Emma Fenton, 15, was heading from her home in Vernon, B.C. to visit her dad and stepmom in Fort St. John for spring break but a confusing travel itinerary and delays left her stranded alone in Calgary.
Because of a flight delay on March 24 — her Air Canada flight out of Kelowna — the agents got Emma to fly on through to Calgary and re-booked her on a Westjet flight to Fort St. John. But no actual ticket was issued, only a piece of paper which, when she got to Calgary, wasn’t enough to get her on the plane.
She was directed to go out past security and see a ticketing agent to sort it out.
But it was in the middle of the night — 1:30 a.m. — and the ticket booths at both airlines were deserted and she was stuck.
“I didn’t sleep. I was trying to find a place to sit and try to sleep,” Emma said.
“They don’t turn off the lights and there’s other people around. I was frustrated.”
Her stepmom, Christy Jordan-Fenton, was waiting in Fort St. John and her mom, Adrienne Harper, was helpless in Vernon. Both were calling the airlines and said they weren’t getting any answers.
“That feeling when you feel vulnerable and nobody wants to help you,” Jordan-Fenton said.
“She hadn’t slept in 24 hours she has anxiety and she was in Calgary, out of province, and we couldn’t even drive through the night and go pick her up. We were way too far away.”
“What bothered me is there was nobody with authority to make sure nothing untoward happened to her,” Harper said. “That’s all I was looking for: a human connection. Yes, she’s a minor and she’s flying unaccompanied, but there’s a certain amount of social responsibility and compassion recognizing this is a 15-year-old.”
Calgary Airport Authority officials said they’re looking into this situation but say there’s no indication Emma approached anyone looking for help and that assistance is available 24-hours a day and seven days a week.
Air Canada responded to Global News in a statement.
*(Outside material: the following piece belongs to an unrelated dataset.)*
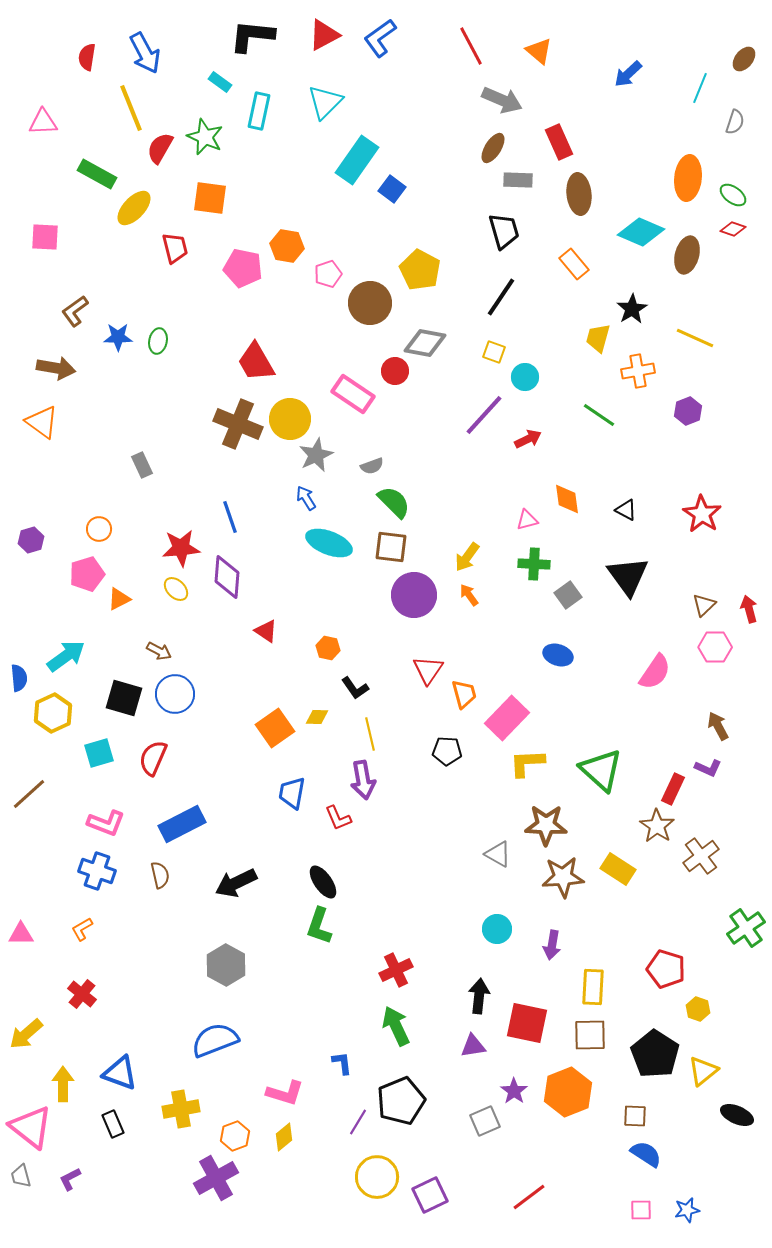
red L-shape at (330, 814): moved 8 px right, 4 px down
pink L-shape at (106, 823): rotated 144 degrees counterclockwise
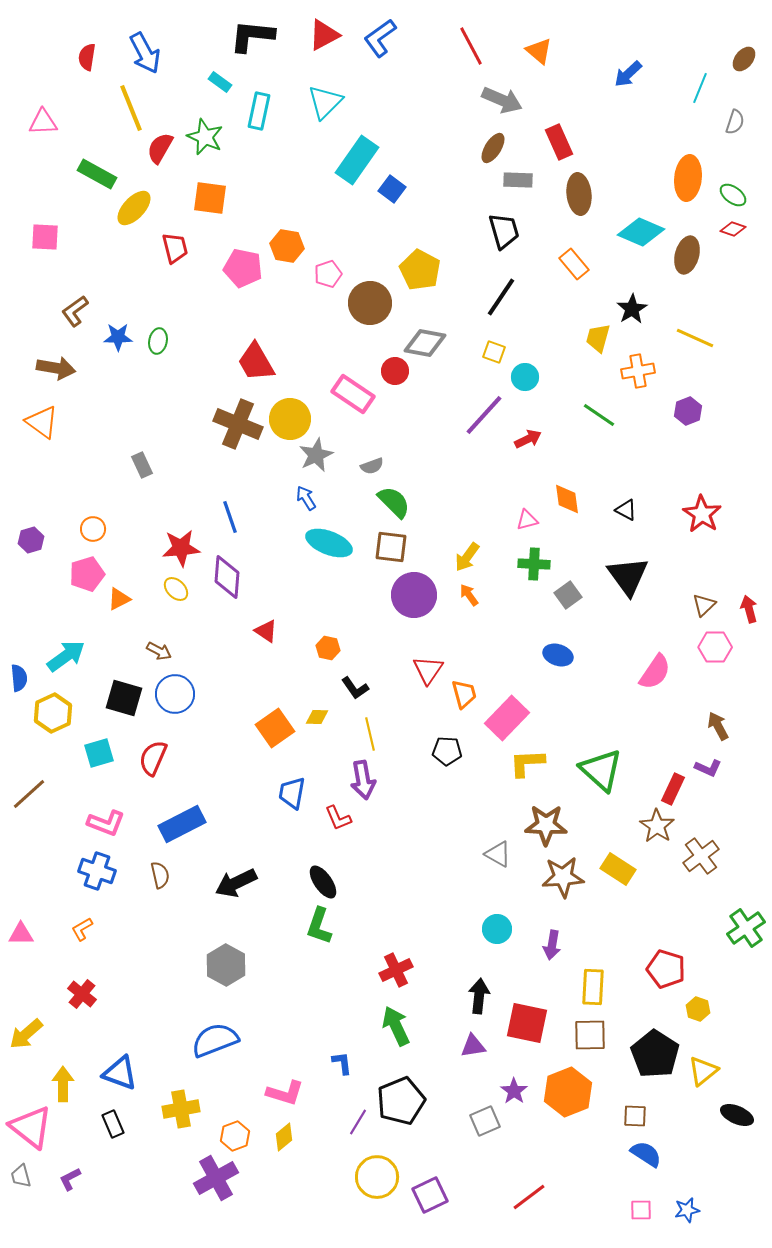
orange circle at (99, 529): moved 6 px left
“There were actually four customers, including the young woman, who were destined to Fort St. John, and all were re-routed with Westjet via Calgary,” Peter Fitzpatrick, with Air Canada, said.
“The other three customers boarded the flight in Calgary without issue and we do not have information as to why this passenger, regrettably, did not.”
After a robust investigation, Westjet called it “an unfortunate series of events.”
“We will most certainly use this situation as learning for our teams, as in no case, regardless of the carrier responsible, would we be comfortable with a 15-year-old being left alone overnight in an airport.
“We sincerely apologize for not going above and beyond and letting her and her family down,” said Morgan Bell, Westjet media and public relations advisor.
Emma’s stepmom said their policies should be reviewed.
“Even if Emma wasn’t an unaccompanied minor, it’s still pretty abhorrent behavior towards anybody flying,” Jordan-Fenton said.
Once the ticket agents arrived for their morning shift, they got Emma on a flight to Grande Prairie. Her stepmom drove two-and-a-half hours to pick her up. They had to make a quick pit stop at the Fort St. John airport because her luggage did make it on the flight.